I want to love it here, as Rich­mond now is my home.

But maybe I was spoiled. I grew up in a civ­i­lized city, where cops ig­nored you if you lit a joint and smoked it 10 feet away from them; where, when the coun­try’s ma­jor cities were burn­ing in race ri­ots, my city didn’t. But my idea of a civ­i­lized city has badly been shaken. On my way to the June­teenth vigil at the Robert E. Lee mon­u­ment, all streets around the mon­u­ment were blocked by po­lice, as though they ex­pected trou­ble. It has been my ex­pe­ri­ence fol­low­ing the re­cent Ge­orge Floyd protests na­tion­wide that trou­ble, as of­ten as not, is in­sti­gated by the po­lice. There was no need for the po­lice the night of the vigil.

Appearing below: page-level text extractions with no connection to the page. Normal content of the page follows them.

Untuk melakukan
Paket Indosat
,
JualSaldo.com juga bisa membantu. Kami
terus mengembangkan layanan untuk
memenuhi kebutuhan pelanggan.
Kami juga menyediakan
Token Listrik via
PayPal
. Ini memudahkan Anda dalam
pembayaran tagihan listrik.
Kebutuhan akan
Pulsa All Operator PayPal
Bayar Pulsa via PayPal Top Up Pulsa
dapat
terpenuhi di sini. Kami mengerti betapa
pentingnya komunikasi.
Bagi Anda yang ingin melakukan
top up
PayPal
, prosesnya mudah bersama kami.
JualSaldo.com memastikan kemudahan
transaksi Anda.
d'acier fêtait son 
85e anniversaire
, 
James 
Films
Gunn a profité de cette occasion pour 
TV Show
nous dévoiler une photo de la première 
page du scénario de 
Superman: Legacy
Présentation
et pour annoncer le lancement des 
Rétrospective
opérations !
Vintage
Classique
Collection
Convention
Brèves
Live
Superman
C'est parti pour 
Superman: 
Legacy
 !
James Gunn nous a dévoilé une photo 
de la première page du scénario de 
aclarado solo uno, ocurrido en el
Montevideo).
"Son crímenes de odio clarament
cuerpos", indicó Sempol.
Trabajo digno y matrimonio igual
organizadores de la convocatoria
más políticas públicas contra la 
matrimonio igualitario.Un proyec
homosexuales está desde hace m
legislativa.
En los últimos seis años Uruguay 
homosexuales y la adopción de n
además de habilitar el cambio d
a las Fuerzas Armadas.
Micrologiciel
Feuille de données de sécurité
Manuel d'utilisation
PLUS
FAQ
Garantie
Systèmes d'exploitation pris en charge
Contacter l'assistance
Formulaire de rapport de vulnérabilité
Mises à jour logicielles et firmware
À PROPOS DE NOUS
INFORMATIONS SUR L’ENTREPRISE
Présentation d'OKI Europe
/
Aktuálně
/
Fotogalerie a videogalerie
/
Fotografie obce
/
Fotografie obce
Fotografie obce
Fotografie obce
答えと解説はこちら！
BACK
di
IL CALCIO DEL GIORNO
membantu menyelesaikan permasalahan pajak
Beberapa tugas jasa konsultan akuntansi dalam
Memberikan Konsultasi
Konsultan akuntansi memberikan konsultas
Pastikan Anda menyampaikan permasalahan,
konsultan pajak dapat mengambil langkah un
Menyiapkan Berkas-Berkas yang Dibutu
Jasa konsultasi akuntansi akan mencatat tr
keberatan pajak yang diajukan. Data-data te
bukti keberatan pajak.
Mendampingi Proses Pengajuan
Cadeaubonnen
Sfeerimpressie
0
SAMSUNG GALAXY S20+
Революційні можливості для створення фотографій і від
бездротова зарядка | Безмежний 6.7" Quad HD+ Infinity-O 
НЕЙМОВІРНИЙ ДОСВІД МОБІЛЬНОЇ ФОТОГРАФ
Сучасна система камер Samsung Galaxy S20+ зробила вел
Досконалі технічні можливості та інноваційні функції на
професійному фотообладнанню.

I also no­ticed civil­ians openly car­ry­ing firearms. In 50 years of liv­ing in that lost city of mine, I never saw a civil­ian car­ry­ing a firearm, and it wasn’t be­cause they were car­ry­ing con­cealed. A city pop­u­lated by thou­sands of John Waynes is not a civ­i­lized city. What I saw in Rich­mond — even if it was le­gal — was crazy. It seemed to scream: “Let’s see if we can at­tract trou­ble.”

There is only one side to the Black Lives Mat­ter move­ment: Po­lice may not, with­out proper cause, take a hu­man life. Fail­ing that, it’s mur­der. When good cops de­fend a cop who un­nec­es­sar­ily has taken a life, they be­come bad cops. They, too, need to be re­moved from po­lice work.

If a com­mu­nity and its po­lice are at odds, there is some­thing ter­ri­bly wrong, and it al­ways is on the po­lice. It is the job of the po­lice force to pro­tect the cit­i­zens un­der its care, not to be their prison guards.

Rich­mond needs to think and act like a civ­i­lized city.